Does Cell Have Any Other Advantages Over XCPU Other Than FLOPS?

Alpha_Spartan said:
I'm not quite too sure about this and I would like some clarification.
It has alot more cache, no? XeCPU has 128KB L1 and 1MB L2 IIRC. Cell's PPE probably has minimum of 256KB of L2 (no idea about L1), and each SPE has 256KB right?

I know that they work quite differently, but never the less, Cell has alot more cache.
 
Yes. I'd suggest reading more of IBM's docs, particularly information relating to performance (in the apps exhibited to date), and the wheres and whys as to where that performance comes from. The pure processing capability is of course, important, but it's part of a larger picture.
 
Shogmaster said:
It has alot more cache, no? XeCPU has 128KB L1 and 1MB L2 IIRC. Cell's PPE probably has minimum of 256KB of L2 (no idea about L1), and each SPE has 256KB right?

I know that they work quite differently, but never the less, Cell has alot more cache.

I guess it depends how you look at it. In some cases, if dev's are going with the lowest common denominator (1 PPE) then the XeCPU has twice as much cache (CELL has 512kb i think)

However if you spread that over 3 cores the XeCPU will have less than the single core CELL PPE. But, i guess the obvious question in that scenario is how much of the PPE's cache is used in order to keep the SPE's fed, and how much does it have left over to do the tasks that are not suited to the SPE's.
 
Each SPE has it's own local memory and being that they aren't cache's cache-misses in themselves are eliminated.

The PPE has 512 L2 cache to itself where Xenon's core will have share a single 1MB L2 cache.

Thread execution isn't interleaved or what have you on SPEs in that a thread has an SPE all to it's lonesome.

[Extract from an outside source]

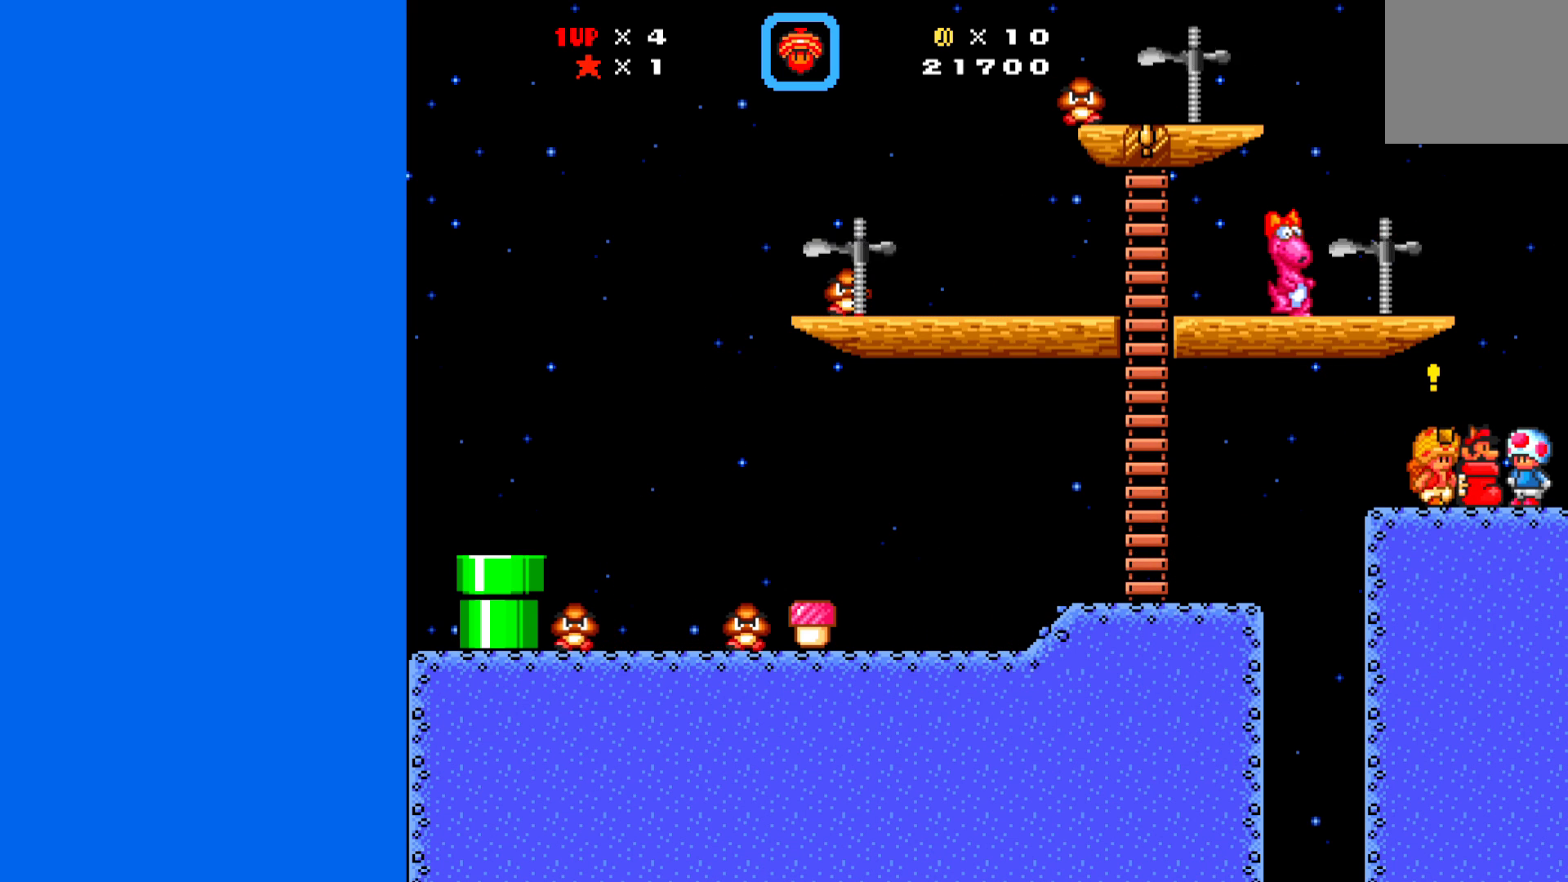
{"buttons": ["DPAD_RIGHT"], "left_stick": "center", "events": [[167, "X", "up"], [450, "DPAD_RIGHT", "down"]]}
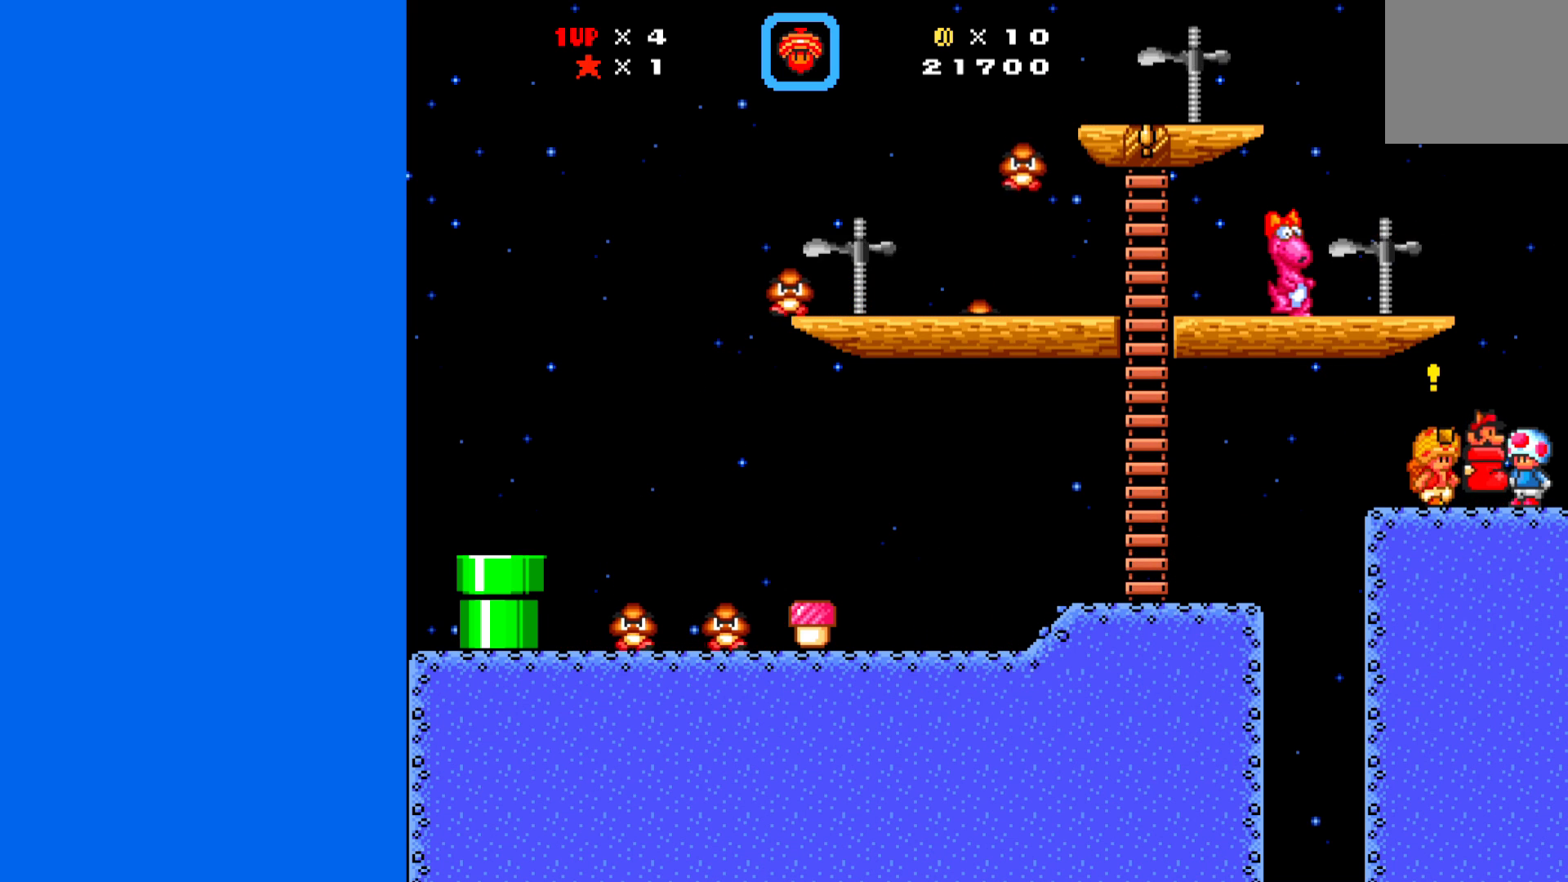
{"buttons": [], "left_stick": "center", "events": [[200, "DPAD_RIGHT", "up"], [317, "DPAD_UP", "down"], [450, "DPAD_UP", "up"]]}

Cross core communication should be better as the EIB is pretty fast and Cell is commonly referred to as a stream processor.

Cell has the ability to access XDR and the GDDR3 memory pools for it's own needs and in assistance to the GPU via it's on chip XDram controller and Flexio interface. Both the XDram controller and Flexio appear to be faster than Xenon's FSB.

Cell can handle 9 threads where Xenon can handle 6. (Cell in the PS3 that is)

Can't think of anything else at the moment ignoring FLOPS. Some positives can be negatives though in certain situations.
 
Last edited by a moderator:
scooby_dooby said:
But, i guess the obvious question in that scenario is how much of the PPE's cache is used in order to keep the SPE's fed, and how much does it have left over to do the tasks that are not suited to the SPE's.

Cell misconception #1: the PPE needs to be involved in SPU tasks/tasking. It doesn't. It can if you want it to, or it can stay out of the way entirely if you want it to.

scificube said:
Each SPE has it's own local memory and being that they aren't caches cache misses in themselves are eliminated.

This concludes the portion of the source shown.